[[ DATA FOR ANALYSIS, beginning ]]

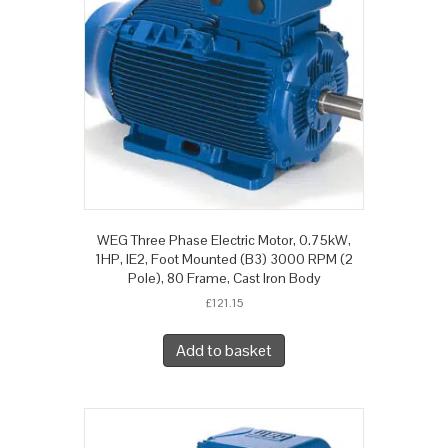
WEG Three Phase Electric Motor, 0.75kW,
1HP, IE2, Foot Mounted (B3) 3000 RPM (2
Pole), 80 Frame, Cast Iron Body
£
121.15
Add to basket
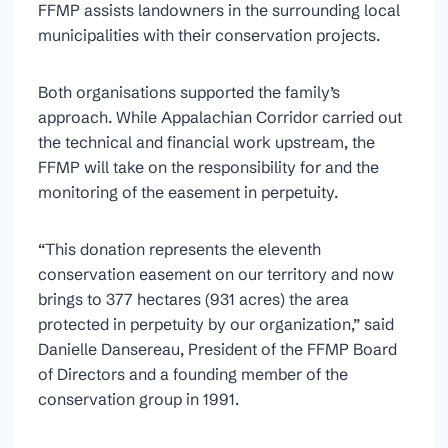
FFMP assists landowners in the surrounding local
municipalities with their conservation projects.
Both organisations supported the family’s
approach. While Appalachian Corridor carried out
the technical and financial work upstream, the
FFMP will take on the responsibility for and the
monitoring of the easement in perpetuity.
“This donation represents the eleventh
conservation easement on our territory and now
brings to 377 hectares (931 acres) the area
protected in perpetuity by our organization,” said
Danielle Dansereau, President of the FFMP Board
of Directors and a founding member of the
conservation group in 1991.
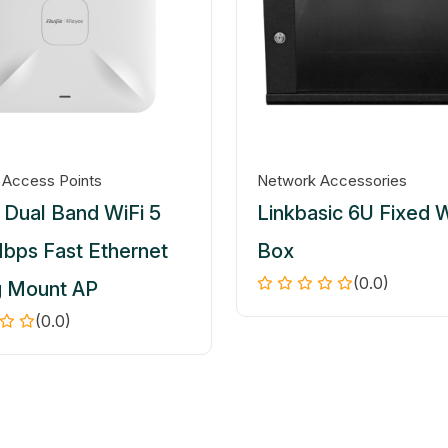
 Access Points
Network Accessories
Dual Band WiFi 5
Linkbasic 6U Fixed W
bps Fast Ethernet
Box
(0.0)
g Mount AP
(0.0)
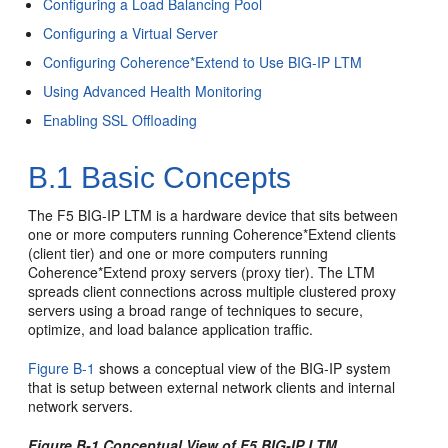
Configuring a Load Balancing Pool
Configuring a Virtual Server
Configuring Coherence*Extend to Use BIG-IP LTM
Using Advanced Health Monitoring
Enabling SSL Offloading
B.1
Basic Concepts
The F5 BIG-IP LTM is a hardware device that sits between
one or more computers running Coherence*Extend clients
(client tier) and one or more computers running
Coherence*Extend proxy servers (proxy tier). The LTM
spreads client connections across multiple clustered proxy
servers using a broad range of techniques to secure,
optimize, and load balance application traffic.
Figure B-1
shows a conceptual view of the BIG-IP system
that is setup between external network clients and internal
network servers.
Figure B-1 Conceptual View of F5 BIG-IP LTM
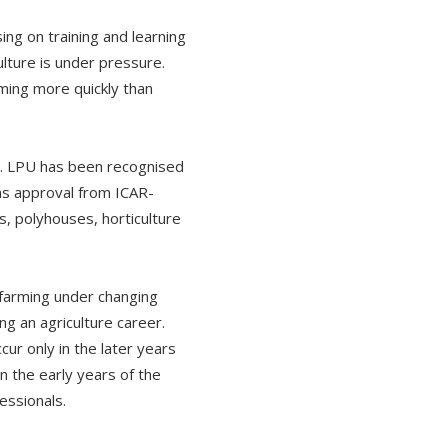
ing on training and learning
ulture is under pressure.
ming more quickly than
om. LPU has been recognised
as approval from ICAR-
s, polyhouses, horticulture
 farming under changing
g an agriculture career.
ur only in the later years
in the early years of the
essionals.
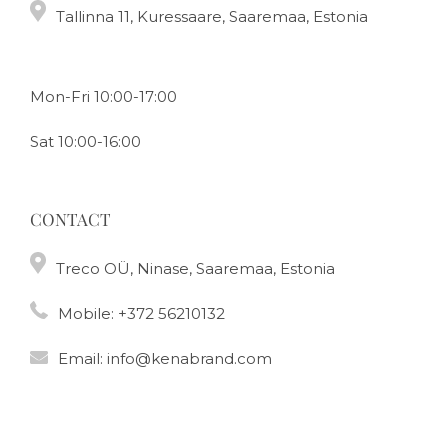
Tallinna 11, Kuressaare, Saaremaa, Estonia
Mon-Fri 10:00-17:00
Sat 10:00-16:00
CONTACT
Treco OÜ, Ninase, Saaremaa, Estonia
Mobile:
+372 56210132
Email:
info@kenabrand.com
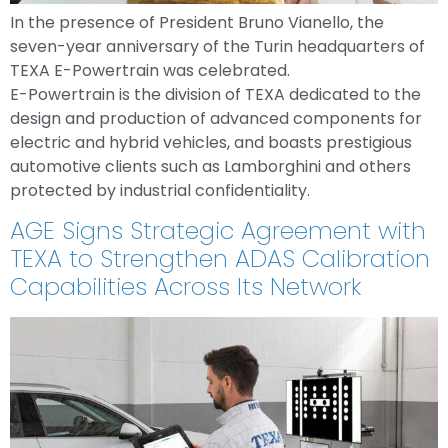
In the presence of President Bruno Vianello, the
seven-year anniversary of the Turin headquarters of
TEXA E-Powertrain was celebrated.
E-Powertrain is the division of TEXA dedicated to the
design and production of advanced components for
electric and hybrid vehicles, and boasts prestigious
automotive clients such as Lamborghini and others
protected by industrial confidentiality.
AGE Signs Strategic Agreement with
TEXA to Strengthen ADAS Calibration
Capabilities Across Its Network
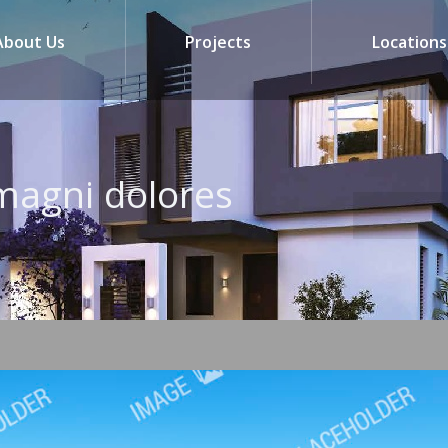
About Us
Projects
Locations
magni dolores
You are here:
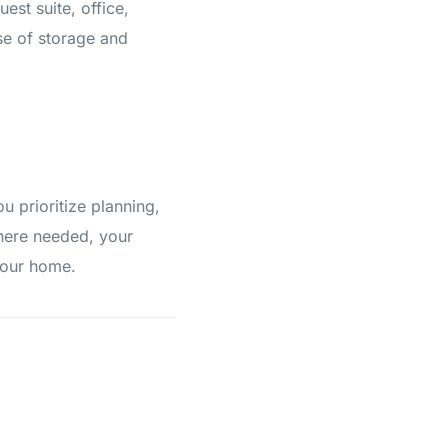
st suite, office,
se of storage and
 prioritize planning,
where needed, your
your home.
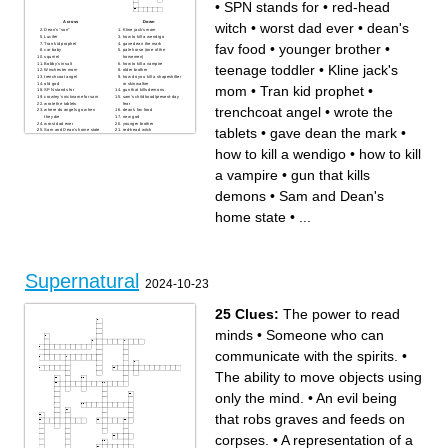
•
SPN stands for
•
red-head
Across
Down
witch
•
worst dad ever
•
dean's
Dean's "son"
Kline jack's mom
Lucifer
how to kill a wendigo
Tran kid prophet
gave dean the mark
fav food
•
younger brother
•
car baby
pale horse (one of the
squrriel
horsemen)
Bobby's insult
how to kill a vampire
teenage toddler
•
Kline jack's
Winchester mom
older brother
trenchcoat angel
how do you kill a shapeshifter
old god
or skinwalker
mom
•
Tran kid prophet
•
SPN stands for
gun that kills demons
crowley's nickname for sam
sam's childhood/present-day
wrote the tablets
fear
trenchcoat angel
•
wrote the
where do angels go when
dean's fav food
they die
new god
worst dad ever
younger brother
tablets
•
gave dean the mark
•
Sam and Dean's home state
red-head witch
teenage toddler
how to kill a wendigo
•
how to kill
a vampire
•
gun that kills
demons
•
Sam and Dean's
home state
•
...
Supernatural
2024-10-23
25 Clues:
The power to read
minds
•
Someone who can
communicate with the spirits.
•
The ability to move objects using
only the mind.
•
An evil being
that robs graves and feeds on
corpses.
•
A representation of a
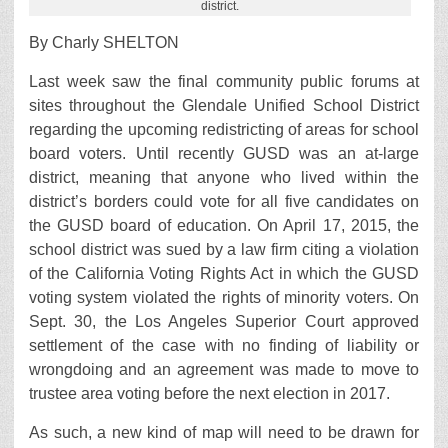
district.
By Charly SHELTON
Last week saw the final community public forums at
sites throughout the Glendale Unified School District
regarding the upcoming redistricting of areas for school
board voters. Until recently GUSD was an at-large
district, meaning that anyone who lived within the
district’s borders could vote for all five candidates on
the GUSD board of education. On April 17, 2015, the
school district was sued by a law firm citing a violation
of the California Voting Rights Act in which the GUSD
voting system violated the rights of minority voters. On
Sept. 30, the Los Angeles Superior Court approved
settlement of the case with no finding of liability or
wrongdoing and an agreement was made to move to
trustee area voting before the next election in 2017.
As such, a new kind of map will need to be drawn for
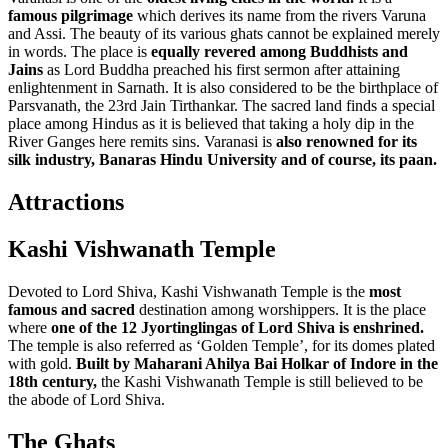
famous pilgrimage
which derives its name from the rivers Varuna
and Assi. The beauty of its various ghats cannot be explained merely
in words. The place is
equally revered among Buddhists and
Jains
as Lord Buddha preached his first sermon after attaining
enlightenment in Sarnath. It is also considered to be the birthplace of
Parsvanath, the 23rd Jain Tirthankar. The sacred land finds a special
place among Hindus as it is believed that taking a holy dip in the
River Ganges here remits sins. Varanasi is
also renowned for its
silk industry, Banaras Hindu University and of course, its paan.
Attractions
Kashi Vishwanath Temple
Devoted to Lord Shiva, Kashi Vishwanath Temple is the
most
famous and sacred
destination among worshippers. It is the place
where
one of the 12 Jyortinglingas of Lord Shiva is enshrined.
The temple is also referred as ‘Golden Temple’, for its domes plated
with gold.
Built by Maharani Ahilya Bai Holkar of Indore in the
18th century,
the Kashi Vishwanath Temple is still believed to be
the abode of Lord Shiva.
The Ghats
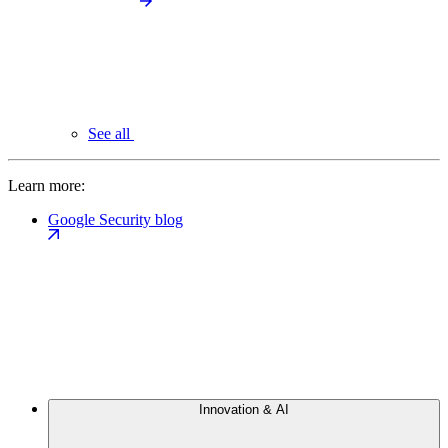
See all
Learn more:
Google Security blog
Innovation & AI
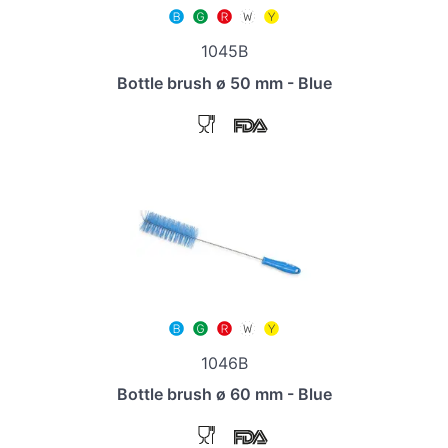
1045B
Bottle brush ø 50 mm - Blue
1046B
Bottle brush ø 60 mm - Blue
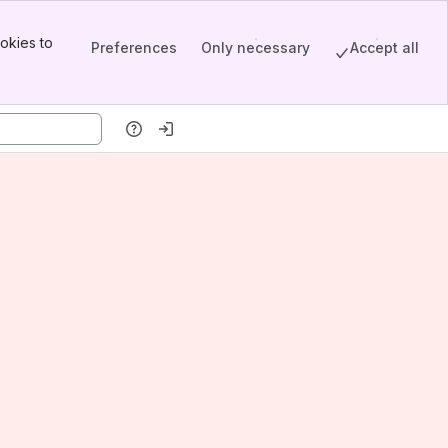
okies to
Preferences
Only necessary
Accept all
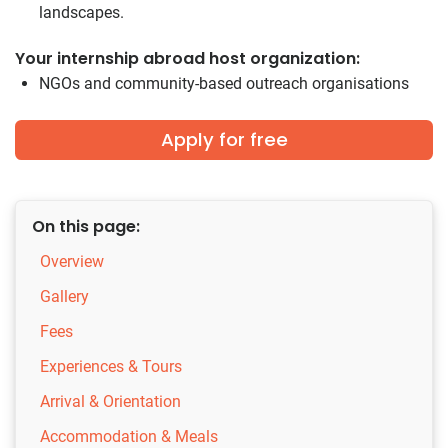
landscapes.
Your internship abroad host organization:
NGOs and community-based outreach organisations
Apply for free
On this page:
Overview
Gallery
Fees
Experiences & Tours
Arrival & Orientation
Accommodation & Meals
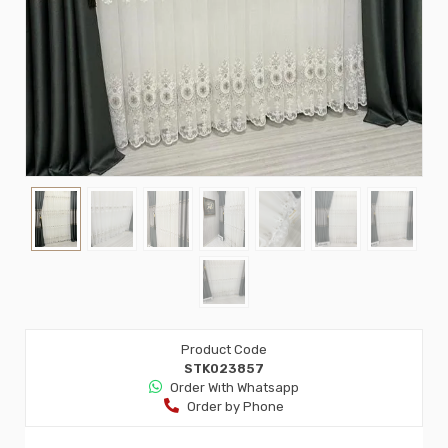
Product Code
STK023857
Order Wıth Whatsapp
Order by Phone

[[ DATA FOR ANALYSIS, end ]]

PROBLEM STATEMENT: Please print each entry exactly as given and keep pictures out of it.

THE COMPLETED TASK:
WEG Three Phase Electric Motor, 0.75kW,
1HP, IE2, Foot Mounted (B3) 3000 RPM (2
Pole), 80 Frame, Cast Iron Body
£
121.15
Add to basket
FFMP assists landowners in the surrounding local
municipalities with their conservation projects.
Both organisations supported the family’s
approach. While Appalachian Corridor carried out
the technical and financial work upstream, the
FFMP will take on the responsibility for and the
monitoring of the easement in perpetuity.
“This donation represents the eleventh
conservation easement on our territory and now
brings to 377 hectares (931 acres) the area
protected in perpetuity by our organization,” said
Danielle Dansereau, President of the FFMP Board
of Directors and a founding member of the
conservation group in 1991.
 Access Points
Network Accessories
Dual Band WiFi 5
Linkbasic 6U Fixed W
bps Fast Ethernet
Box
(0.0)
g Mount AP
(0.0)
Configuring a Load Balancing Pool
Configuring a Virtual Server
Configuring Coherence*Extend to Use BIG-IP LTM
Using Advanced Health Monitoring
Enabling SSL Offloading
B.1
Basic Concepts
The F5 BIG-IP LTM is a hardware device that sits between
one or more computers running Coherence*Extend clients
(client tier) and one or more computers running
Coherence*Extend proxy servers (proxy tier). The LTM
spreads client connections across multiple clustered proxy
servers using a broad range of techniques to secure,
optimize, and load balance application traffic.
Figure B-1
shows a conceptual view of the BIG-IP system
that is setup between external network clients and internal
network servers.
Figure B-1 Conceptual View of F5 BIG-IP LTM
ing on training and learning
ulture is under pressure.
ming more quickly than
om. LPU has been recognised
as approval from ICAR-
s, polyhouses, horticulture
 farming under changing
g an agriculture career.
ur only in the later years
in the early years of the
essionals.
Tallinna 11, Kuressaare, Saaremaa, Estonia
Mon-Fri 10:00-17:00
Sat 10:00-16:00
CONTACT
Treco OÜ, Ninase, Saaremaa, Estonia
Mobile:
+372 56210132
Email:
info@kenabrand.com
In the presence of President Bruno Vianello, the
seven-year anniversary of the Turin headquarters of
TEXA E-Powertrain was celebrated.
E-Powertrain is the division of TEXA dedicated to the
design and production of advanced components for
electric and hybrid vehicles, and boasts prestigious
automotive clients such as Lamborghini and others
protected by industrial confidentiality.
AGE Signs Strategic Agreement with
TEXA to Strengthen ADAS Calibration
Capabilities Across Its Network
About Us
Projects
Locations
magni dolores
You are here:
st suite, office,
se of storage and
 prioritize planning,
where needed, your
your home.
•
SPN stands for
•
red-head
Across
Down
witch
•
worst dad ever
•
dean's
Dean's "son"
Kline jack's mom
Lucifer
how to kill a wendigo
Tran kid prophet
gave dean the mark
fav food
•
younger brother
•
car baby
pale horse (one of the
squrriel
horsemen)
Bobby's insult
how to kill a vampire
teenage toddler
•
Kline jack's
Winchester mom
older brother
trenchcoat angel
how do you kill a shapeshifter
old god
or skinwalker
mom
•
Tran kid prophet
•
SPN stands for
gun that kills demons
crowley's nickname for sam
sam's childhood/present-day
wrote the tablets
fear
trenchcoat angel
•
wrote the
where do angels go when
dean's fav food
they die
new god
worst dad ever
younger brother
tablets
•
gave dean the mark
•
Sam and Dean's home state
red-head witch
teenage toddler
how to kill a wendigo
•
how to kill
a vampire
•
gun that kills
demons
•
Sam and Dean's
home state
•
...
Supernatural
2024-10-23
25 Clues:
The power to read
minds
•
Someone who can
communicate with the spirits.
•
The ability to move objects using
only the mind.
•
An evil being
that robs graves and feeds on
corpses.
•
A representation of a
district.
By Charly SHELTON
Last week saw the final community public forums at
sites throughout the Glendale Unified School District
regarding the upcoming redistricting of areas for school
board voters. Until recently GUSD was an at-large
district, meaning that anyone who lived within the
district’s borders could vote for all five candidates on
the GUSD board of education. On April 17, 2015, the
school district was sued by a law firm citing a violation
of the California Voting Rights Act in which the GUSD
voting system violated the rights of minority voters. On
Sept. 30, the Los Angeles Superior Court approved
settlement of the case with no finding of liability or
wrongdoing and an agreement was made to move to
trustee area voting before the next election in 2017.
As such, a new kind of map will need to be drawn for
famous pilgrimage
which derives its name from the rivers Varuna
and Assi. The beauty of its various ghats cannot be explained merely
in words. The place is
equally revered among Buddhists and
Jains
as Lord Buddha preached his first sermon after attaining
enlightenment in Sarnath. It is also considered to be the birthplace of
Parsvanath, the 23rd Jain Tirthankar. The sacred land finds a special
place among Hindus as it is believed that taking a holy dip in the
River Ganges here remits sins. Varanasi is
also renowned for its
silk industry, Banaras Hindu University and of course, its paan.
Attractions
Kashi Vishwanath Temple
Devoted to Lord Shiva, Kashi Vishwanath Temple is the
most
famous and sacred
destination among worshippers. It is the place
where
one of the 12 Jyortinglingas of Lord Shiva is enshrined.
The temple is also referred as ‘Golden Temple’, for its domes plated
with gold.
Built by Maharani Ahilya Bai Holkar of Indore in the
18th century,
the Kashi Vishwanath Temple is still believed to be
the abode of Lord Shiva.
The Ghats
See all
Learn more:
Google Security blog
Innovation & AI
1045B
Bottle brush ø 50 mm - Blue
1046B
Bottle brush ø 60 mm - Blue
okies to
Preferences
Only necessary
Accept all
landscapes.
Your internship abroad host organization:
NGOs and community-based outreach organisations
Apply for free
On this page:
Overview
Gallery
Fees
Experiences & Tours
Arrival & Orientation
Accommodation & Meals
Product Code
STK023857
Order Wıth Whatsapp
Order by Phone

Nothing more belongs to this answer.